Physics-based simulations of grassfire propagation on sloped terrain at field scale: flame dynamics, mode of fire propagation and heat fluxes

Jasmine Innocent A B , Duncan Sutherland B C , Nazmul Khan https://orcid.org/0000-0001-8483-7171 A B and Khalid Moinuddin A B *
+ Author Affiliations
- Author Affiliations

A Institute for Sustainable Industries and Liveable Cities, Victoria University, Melbourne, Australia.

B Bushfire and Natural Hazards Cooperative Research Centre (CRC), East Melbourne, Vic. 3002, Australia.

C School of Science, University of New South Wales, Canberra, ACT 2610, Australia.

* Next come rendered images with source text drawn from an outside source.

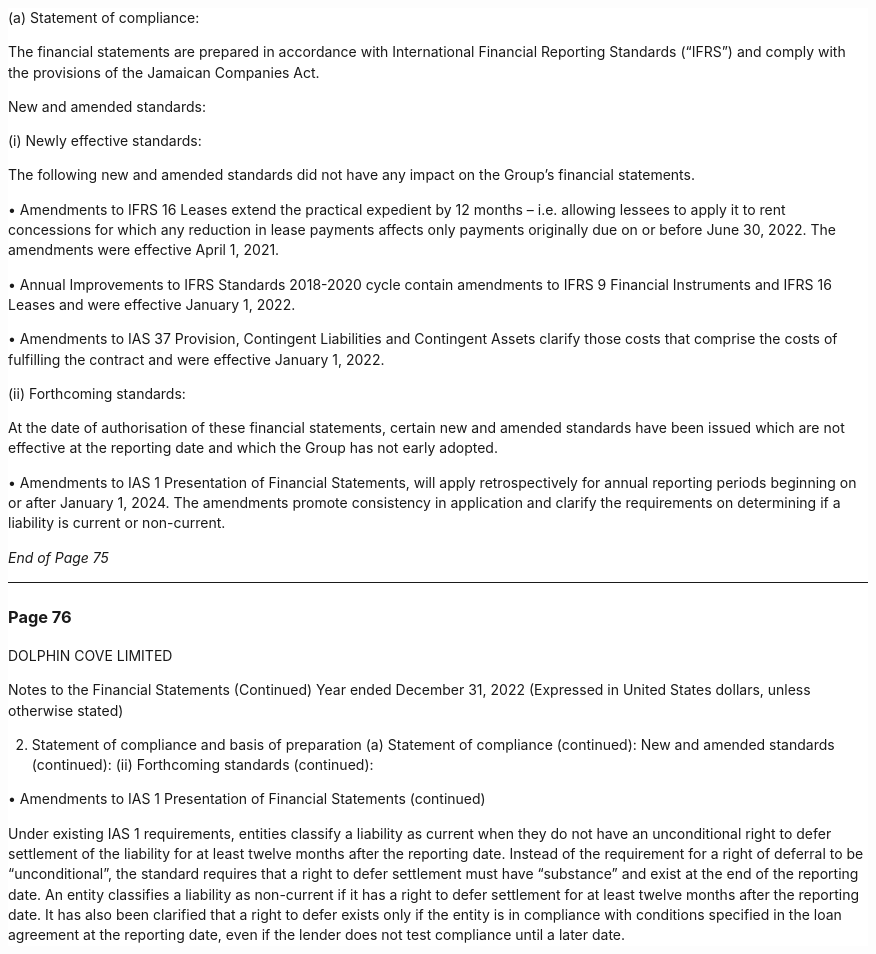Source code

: (a) Statement of compliance:

The financial statements are prepared in accordance with International Financial Reporting Standards (“IFRS”) and comply with the provisions of the Jamaican Companies Act.

New and amended standards:

(i) Newly effective standards:

The following new and amended standards did not have any impact on the Group’s financial statements.

• Amendments to IFRS 16 Leases extend the practical expedient by 12 months – i.e. allowing lessees to apply it to rent concessions for which any reduction in lease payments affects only payments originally due on or before June 30, 2022. The amendments were effective April 1, 2021.

• Annual Improvements to IFRS Standards 2018-2020 cycle contain amendments to IFRS 9 Financial Instruments and IFRS 16 Leases and were effective January 1, 2022.

• Amendments to IAS 37 Provision, Contingent Liabilities and Contingent Assets clarify those costs that comprise the costs of fulfilling the contract and were effective January 1, 2022.

(ii) Forthcoming standards:

At the date of authorisation of these financial statements, certain new and amended standards have been issued which are not effective at the reporting date and which the Group has not early adopted.

• Amendments to IAS 1 Presentation of Financial Statements, will apply retrospectively for annual reporting periods beginning on or after January 1, 2024. The amendments promote consistency in application and clarify the requirements on determining if a liability is current or non-current.

*End of Page 75*

---

### Page 76

DOLPHIN COVE LIMITED

Notes to the Financial Statements (Continued)
Year ended December 31, 2022
(Expressed in United States dollars, unless otherwise stated)

2. Statement of compliance and basis of preparation
(a) Statement of compliance (continued):
New and amended standards (continued):
(ii) Forthcoming standards (continued):

• Amendments to IAS 1 Presentation of Financial Statements (continued)

Under existing IAS 1 requirements, entities classify a liability as current when they do not have an unconditional right to defer settlement of the liability for at least twelve months after the reporting date. Instead of the requirement for a right of deferral to be “unconditional”, the standard requires that a right to defer settlement must have “substance” and exist at the end of the reporting date. An entity classifies a liability as non-current if it has a right to defer settlement for at least twelve months after the reporting date. It has also been clarified that a right to defer exists only if the entity is in compliance with conditions specified in the loan agreement at the reporting date, even if the lender does not test compliance until a later date.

* Correspondence to: Khalid.Moinuddin@vu.edu.au

International Journal of Wildland Fire 32(4) 513-530 https://doi.org/10.1071/WF21125
Submitted: 3 September 2021  Accepted: 5 December 2022   Published: 20 January 2023

© 2023 The Author(s) (or their employer(s)). Published by CSIRO Publishing on behalf of IAWF.

Abstract

The interaction of wind and fire on a sloped terrain is always complex owing to the mechanisms of heat transfer and flame dynamics. Heating of unburned vegetation by attached flames may increase the rate of spread. The relative intensities of convective and radiative heat fluxes may change fire behaviour significantly. This paper presents a detailed analysis of flame dynamics, mode of fire propagation and surface radiative and convective heat fluxes on sloped terrain at various wind speeds using physics-based simulations. It was found that with increasing slope angles and wind velocity, the plume inclines more towards the ground and becomes elongated in upslope cases, whereas in downslope cases, the plume rises from the ground earlier. For higher wind velocities, the flame and near-surface flame dynamics appear to show rising, even though the plume is attached. The flame contour results indicate that the near-surface flame dynamics are difficult to characterise using Byram’s number. A power-law correlation was observed between the simulated flame lengths and fireline intensities. The convective heat fluxes are more relevant for wind-driven fire propagation and greater upslopes, whereas both fluxes are equally significant for lower driving wind velocities compared with higher wind velocities.

Keywords: Byram number, fire propagation, flame, grassfire, heat fluxes, plume, rate of spread (RoS), slope, wind velocity.